Fakt ist auch, dass Franz Joseph I. von Österreich-Ungarn den Glanz seines Reiches mit der Expansion auf dem Balkan aufpolieren wollte. Ähnliches, nur eine Nummer kleiner, hatten auch die Serben im Sinn. Auch deshalb waren sich Wien und Belgrad schon vor 1914 spinnefeind.

Serbien mag nicht mehr mitschuldig sein

Am 28. Juni jenes Jahres starb der österreichische Thronfolger Franz Ferdinand durch die Pistolenkugel des serbischen Nationalisten Gavrilo Princip. Der greise Habsburger-Kaiser in Wien fackelte nicht lange. Ein Monat später war es mit dem Frieden vorbei. Der Kriegserklärung der Österreichs an Serbien folgten Bündnismechanismen - ein furchtbarer Dominoeffekt. Binnen weniger Tage befanden sich alle Großmächte Europas im Krieg.

Halt, so war es nun doch nicht ganz, schallt es dieser Tage aus Belgrad. Serbien ist es leid, als Mitverursacher des Ersten Weltkriegs zu gelten. Das hat die Staats- und Regierungsspitze wiederholt klargemacht.

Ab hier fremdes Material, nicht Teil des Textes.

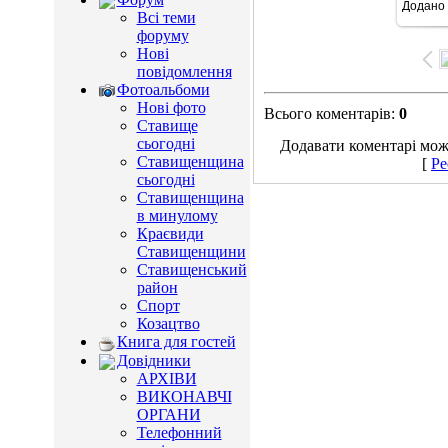
Додано
96
Всі теми
форуму
Нові
повідомлення
Фотоальбоми
Нові фото
Всього коментарів
:
0
Ставище
сьогодні
Додавати коментарі можу
Ставищенщина
[
Ре
сьогодні
Ставищенщина
в минулому
Краєвиди
Ставищенщини
Ставищенський
район
Спорт
Козацтво
Книга для гостей
Довідники
АРХІВИ
ВИКОНАВЧІ
ОРГАНИ
Телефонний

Pünktlich zum Jubiläumsjahr will Belgrad die Wahrheit zum Kriegsausbruch vorlegen - seine Wahrheit. Der international renommierte serbisch-bosnische Regisseur Emir Kusturica hat als Vorsitzender des serbischen Vorbereitungskomitees zum 100. Jahrestag des Weltkriegsausbruchs sich der Causa angenommen.

Er will dazu einen Dokumentarfilm drehen, kündigte er nun an. Dazu präsentierte er ein Dokument aus dem Belgrader Staatsarchiv, das angeblich Sensationelles enthält: Die historische Entlastung Serbiens.

Kopfschütteln bei internationalen Forschern

Es handelt sich um einen Brief des damaligen österreich-ungarischen Gouverneurs in Bosnien, Zeugmeister Oskar Potiorek, der sowohl das Militär, als auch die Zivilverwaltung in dem Landstrich kontrollierte. Der ehrgeizige Offizier Potiorek schrieb an den österreichisch-ungarischen Finanzminister Leon Bilinski am 28. Mai 1913 den besagten Brief.

Darin werde deutlich, dass das Habsburger-Reich bereits ein Jahr vor Kriegsbeginn die große militärische Auseinandersetzung geplant habe, so erklärten es zumindest serbische Historiker. "Das ist unsere Antwort auf den Versuch, die Geschichte umzudeuten", begründete Filmemacher Kusturica den Schritt.

Die serbischen Medien jubelten. "Die Österreicher haben den Ersten Weltkrieg ein Jahr vor dem Mord an Ferdinand geplant" und "Wien hat schon 1913 den Krieg geplant", titelten die beiden größten Zeitungen Novosti und Blic. "Wir sind nicht schuld am Krieg. Potiorek hat den Schlag gegen Serbien ein Jahr vor dem Attentat geplant", ging Telegraf noch einen Schritt weiter.

Der Brief sei "eine Primärquelle und eine der bedeutendsten Quellen zur Erforschung der Kriegsschuldfrage", behauptete Archiv-Direktor Miroslav Perisic. Allerdings sei er bisher von allen "revisionistischen Historikern totgeschwiegen" worden, weil sie sonst die Auslösung des Weltkrieges nicht auf "Serbien und Russland" abschieben konnten.